_Prompt 1_
List every flag that the timestamping code review combines into sock_opt.
_Prompt 2_
Answer these questions from the timestamping code review:
(a) Which global variable does the reviewer give as an example that may need resetting?
(b) Which function call assigns a value to cfd?
(c) What should the original test in v9 check?
_Prompt 3_
Continue the timestamping code review from its final sentence.

_Passage_
·····

No need to reset some of the new global variables, e.g. SK_TS_SCHED?

+
+	sfd = start_server(family, SOCK_STREAM,
+			   family == AF_INET6 ? addr6_str : addr4_str, 0, 0);
+	if (!ASSERT_OK_FD(sfd, "start_server"))
+		goto out;
+
+	cfd = connect_to_fd(sfd, 0);
+	if (!ASSERT_OK_FD(cfd, "connect_to_fd_server"))
+		goto out;
+
+	sock_opt = SOF_TIMESTAMPING_SOFTWARE |
+		   SOF_TIMESTAMPING_OPT_ID |
+		   SOF_TIMESTAMPING_TX_SCHED |
+		   SOF_TIMESTAMPING_TX_SOFTWARE |
+		   SOF_TIMESTAMPING_TX_ACK;
+	ret = setsockopt(cfd, SOL_SOCKET, SO_TIMESTAMPING,
+			 (char *) &sock_opt, sizeof(sock_opt));

It also needs the original test in v9 to check the bpf timestamping works 
without the user space's SO_TIMESTAMPING, which is the major use case of this 
series.

·····

_Supplied material_
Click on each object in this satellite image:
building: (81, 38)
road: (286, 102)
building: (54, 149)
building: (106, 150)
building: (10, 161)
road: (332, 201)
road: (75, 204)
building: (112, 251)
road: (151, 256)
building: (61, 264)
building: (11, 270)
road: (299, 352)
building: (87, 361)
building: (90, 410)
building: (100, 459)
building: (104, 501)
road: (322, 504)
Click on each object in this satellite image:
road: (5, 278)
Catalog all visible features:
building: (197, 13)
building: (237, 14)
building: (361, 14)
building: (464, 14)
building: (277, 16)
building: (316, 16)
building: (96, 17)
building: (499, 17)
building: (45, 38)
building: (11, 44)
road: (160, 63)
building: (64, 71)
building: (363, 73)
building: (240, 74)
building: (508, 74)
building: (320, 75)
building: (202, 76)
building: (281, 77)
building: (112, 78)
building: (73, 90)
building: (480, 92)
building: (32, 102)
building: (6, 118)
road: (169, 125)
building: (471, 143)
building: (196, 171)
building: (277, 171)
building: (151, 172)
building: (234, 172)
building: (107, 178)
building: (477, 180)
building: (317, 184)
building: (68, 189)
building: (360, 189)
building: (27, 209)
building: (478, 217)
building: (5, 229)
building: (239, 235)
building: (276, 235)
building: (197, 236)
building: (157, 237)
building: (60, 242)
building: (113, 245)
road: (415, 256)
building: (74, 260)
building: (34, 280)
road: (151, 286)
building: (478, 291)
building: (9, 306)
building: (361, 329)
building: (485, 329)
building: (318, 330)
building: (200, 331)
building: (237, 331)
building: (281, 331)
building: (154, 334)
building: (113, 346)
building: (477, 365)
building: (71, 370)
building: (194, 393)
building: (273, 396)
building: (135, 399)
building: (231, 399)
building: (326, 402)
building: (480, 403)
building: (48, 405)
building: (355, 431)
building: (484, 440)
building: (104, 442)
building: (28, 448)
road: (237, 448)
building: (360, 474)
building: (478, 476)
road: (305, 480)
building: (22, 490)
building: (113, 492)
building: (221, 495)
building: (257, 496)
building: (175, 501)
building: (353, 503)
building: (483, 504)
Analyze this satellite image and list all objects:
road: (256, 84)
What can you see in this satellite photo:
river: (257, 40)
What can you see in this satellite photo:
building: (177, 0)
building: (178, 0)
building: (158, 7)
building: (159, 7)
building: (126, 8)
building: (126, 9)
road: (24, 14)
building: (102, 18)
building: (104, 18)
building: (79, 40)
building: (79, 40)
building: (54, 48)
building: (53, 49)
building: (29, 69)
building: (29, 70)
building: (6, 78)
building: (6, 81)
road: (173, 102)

·····

_Right answer 1_
SOF_TIMESTAMPING_SOFTWARE
SOF_TIMESTAMPING_OPT_ID
SOF_TIMESTAMPING_TX_SCHED
SOF_TIMESTAMPING_TX_SOFTWARE
SOF_TIMESTAMPING_TX_ACK

_Right answer 2_
(a) SK_TS_SCHED
(b) connect_to_fd(sfd, 0)
(c) That the bpf timestamping works without the user space's SO_TIMESTAMPING.

_Right answer 3_
It should be easy to do by conditionally enabling the SO_TIMESTAMPING here.

+	if (!ASSERT_OK(ret, "setsockopt SO_TIMESTAMPING"))
+		goto out;
+
+	ret = clock_gettime(CLOCK_REALTIME, &usr_ts);
+	if (!ASSERT_OK(ret, "get user time"))
+		goto out;
+
+	ret = write(cfd, buf, sizeof(buf));
+	if (!ASSERT_EQ(ret, sizeof(buf), "send to server"))
+		goto out;
+
+	/* Test if socket timestamping works correctly even with bpf
+	 * extension enabled.
+	 */
+	test_socket_timestamping(cfd);
+
+	ASSERT_EQ(bss->nr_active, 1, "nr_active");
+	ASSERT_EQ(bss->nr_snd, 2, "nr_snd");
+	ASSERT_EQ(bss->nr_sched, 1, "nr_sched");
+	ASSERT_EQ(bss->nr_txsw, 1, "nr_txsw");
+	ASSERT_EQ(bss->nr_ack, 1, "nr_ack");
+
+out:
+	if (sfd >= 0)
+		close(sfd);
+	if (cfd >= 0)
+		close(cfd);
+}
+
+void test_net_timestamping(void)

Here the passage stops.